BY: LIC. EZEQUIEL MORFI | TITANIO
CONCLUSION
DITHERING and its siblings NOISE-SHAPING and AUTO-BLANKING are subjects of profound although often mistaken discussion, both in formal literature as well as in casual forum debates, and constitute subjects and procedures that need to be understood and mastered by the audio engineer, most especially in our current times of digitally tracked, edited, mixed, mastered and delivered recordings. The internal workings of a dither plug-in are not entirely subject to a software developer but also matters of importance to the engineer himself/herself, who has to know more than just “when to use it”.
As a general rule, there is no doubt that dithering must be applied only when a situation of bit-reduction occurs; however, it is of vital importance for the unexperienced engineer to dominate his signal flow and realize exactly when that reduction of word length is actually taking place.
Some real-world examples can be given to illustrate such occasions; a dither plug-in placed at the end of the master fader processing chain that enables the operator to properly monitor a 64-bit floating-point mix coming out of his DAW and going into the 24-bit fixed-point digital-to-analog converter without the added truncation distortion from that one bit-reduction seems to be an undisputed necessity and an obvious thing to do, yet not everybody is working this way, most likely due to a lack of consideration.
When the operator has realized the moments where bit-reduction is taking place inside his/her potentially hybrid (analog/digital) processing chain and the reasons for dithering under such circumstances, he/she can begin to enjoy the creativity of having control over this procedure and experiment with the various dithering types (Gaussian, Triangular, Rectangular) and algorithms currently available in the market, all yielding different sound results, or even extended techniques such as using rounding instead of dithering or even let truncation itself occur.
This is all possible and could be beneficial under certain circumstances (“sonic demands”) but still calls for a complete understating of the dithering subject from the engineer before he/she can “break the rules”.
Conversion from floating-point to fixed-point (such as in the example above) always constitutes bit-reduction (even in the outdated and extremely unlikely case of going from a 32-bit floating-point audio program to a 32-bit fixed-point file) and will require a dithering process such as normal.

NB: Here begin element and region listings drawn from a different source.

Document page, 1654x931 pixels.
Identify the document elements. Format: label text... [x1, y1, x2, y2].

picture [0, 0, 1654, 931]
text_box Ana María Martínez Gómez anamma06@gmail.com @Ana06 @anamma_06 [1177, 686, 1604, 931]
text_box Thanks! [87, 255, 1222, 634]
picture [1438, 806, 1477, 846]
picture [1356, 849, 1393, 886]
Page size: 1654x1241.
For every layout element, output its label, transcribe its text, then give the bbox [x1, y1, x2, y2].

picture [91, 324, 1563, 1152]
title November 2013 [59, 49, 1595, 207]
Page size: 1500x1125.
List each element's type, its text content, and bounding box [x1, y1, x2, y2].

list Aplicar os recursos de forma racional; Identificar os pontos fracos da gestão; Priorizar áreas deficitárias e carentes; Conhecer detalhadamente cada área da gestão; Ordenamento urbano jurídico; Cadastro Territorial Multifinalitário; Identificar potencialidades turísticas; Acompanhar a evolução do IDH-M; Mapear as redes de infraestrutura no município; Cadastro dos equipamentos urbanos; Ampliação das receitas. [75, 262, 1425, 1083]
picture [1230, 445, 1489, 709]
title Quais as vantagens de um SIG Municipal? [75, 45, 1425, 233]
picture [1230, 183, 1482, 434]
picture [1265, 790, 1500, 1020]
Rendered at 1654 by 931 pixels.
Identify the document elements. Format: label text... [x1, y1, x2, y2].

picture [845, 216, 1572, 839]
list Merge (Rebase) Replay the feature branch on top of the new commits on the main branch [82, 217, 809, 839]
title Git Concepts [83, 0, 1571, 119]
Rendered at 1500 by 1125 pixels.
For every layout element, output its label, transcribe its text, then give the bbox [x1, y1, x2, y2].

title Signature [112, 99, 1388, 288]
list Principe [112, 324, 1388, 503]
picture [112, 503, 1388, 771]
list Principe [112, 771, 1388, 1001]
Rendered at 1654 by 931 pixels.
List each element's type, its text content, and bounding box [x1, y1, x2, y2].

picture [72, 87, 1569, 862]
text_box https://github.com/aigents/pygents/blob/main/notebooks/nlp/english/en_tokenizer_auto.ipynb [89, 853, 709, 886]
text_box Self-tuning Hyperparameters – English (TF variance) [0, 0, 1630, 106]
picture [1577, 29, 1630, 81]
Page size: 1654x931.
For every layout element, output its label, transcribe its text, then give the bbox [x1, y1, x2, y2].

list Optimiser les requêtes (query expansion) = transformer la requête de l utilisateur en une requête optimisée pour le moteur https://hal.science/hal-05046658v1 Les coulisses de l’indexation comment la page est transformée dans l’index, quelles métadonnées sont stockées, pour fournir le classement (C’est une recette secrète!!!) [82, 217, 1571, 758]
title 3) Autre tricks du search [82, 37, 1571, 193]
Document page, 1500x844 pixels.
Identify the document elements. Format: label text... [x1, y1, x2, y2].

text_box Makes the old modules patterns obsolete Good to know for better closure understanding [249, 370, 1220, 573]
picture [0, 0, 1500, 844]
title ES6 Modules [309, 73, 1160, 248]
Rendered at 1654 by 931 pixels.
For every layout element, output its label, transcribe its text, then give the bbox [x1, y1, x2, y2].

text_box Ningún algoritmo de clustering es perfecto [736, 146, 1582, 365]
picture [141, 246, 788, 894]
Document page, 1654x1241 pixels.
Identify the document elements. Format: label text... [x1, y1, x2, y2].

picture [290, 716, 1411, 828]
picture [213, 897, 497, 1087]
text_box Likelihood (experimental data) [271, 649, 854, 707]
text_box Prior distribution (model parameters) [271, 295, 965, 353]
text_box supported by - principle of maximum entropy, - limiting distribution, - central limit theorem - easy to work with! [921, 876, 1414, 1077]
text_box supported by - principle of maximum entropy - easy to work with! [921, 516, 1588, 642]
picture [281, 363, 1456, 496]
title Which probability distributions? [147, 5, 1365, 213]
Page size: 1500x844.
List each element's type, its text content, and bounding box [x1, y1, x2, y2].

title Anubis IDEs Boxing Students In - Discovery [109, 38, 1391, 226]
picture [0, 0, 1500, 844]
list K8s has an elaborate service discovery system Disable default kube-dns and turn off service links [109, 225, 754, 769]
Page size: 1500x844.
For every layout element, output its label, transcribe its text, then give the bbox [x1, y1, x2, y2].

Conversion between 32 bits and 64 bits floating-point, a regular scenario for audio clips being bussed by the DAW in and out of various, third-party plug-ins, is a completely transparent and lossless process that needs not be dithered in any case and produces no truncation distortion whatsoever, even when going “down” from 64 bits to 32 bits. The scaling nature of floating-point makes for a full-scale accuracy at all possible sample values.
As stated above, the benefits from using a floating-point architecture inside our DAW and plug-ins are clear and straight-forward and serve to offer even greater accuracy and a consistently lower noise floor than a 24-bit fixed-point signal. Much more importantly, floating-point architecture prevents the cumulative nature of rounding errors in the calculations of our DAW and plugins to become the cause of continuously-degrading sound quality in complex mixes or heavily-processed material.
The degree of accuracy, so-called “transparency” and overall fidelity of audio quality of a 64-bit floating-point calculation is unsurpassed and completely unmatched in the fixed-point realm and even in the purest analog system. The careless investigator can still come across serious though outdated publications from the late 1990s by authors who favor the long-gone 48-bit fixed-point format, called “double- precision”, to the floating-point architecture.
While the noble 48-bit format was indeed capable of dealing with most of the “single-precision” 24-bit fixed-point limitations while also avoiding certain problems present in the floating-point architecture at the time (computing and storage issues, inaccuracies for certain low-frequency filter designs, etc.) this comparison has been rendered obsolete by the introduction of the IEEE® 754-2008 standard.
All in all, software developers and programmers are left to their own virtuous choice as for making their code 32, 64 and/or 80 bits floating-point internally, as may be more suitable to their processors, but engineers should know well to process, edit, consolidate and overall handle audio files in the 32-bit floating-point format, not 64-bit, and to introduce dither in their processing chain when a situation of true bit-reduction occurs, and only then.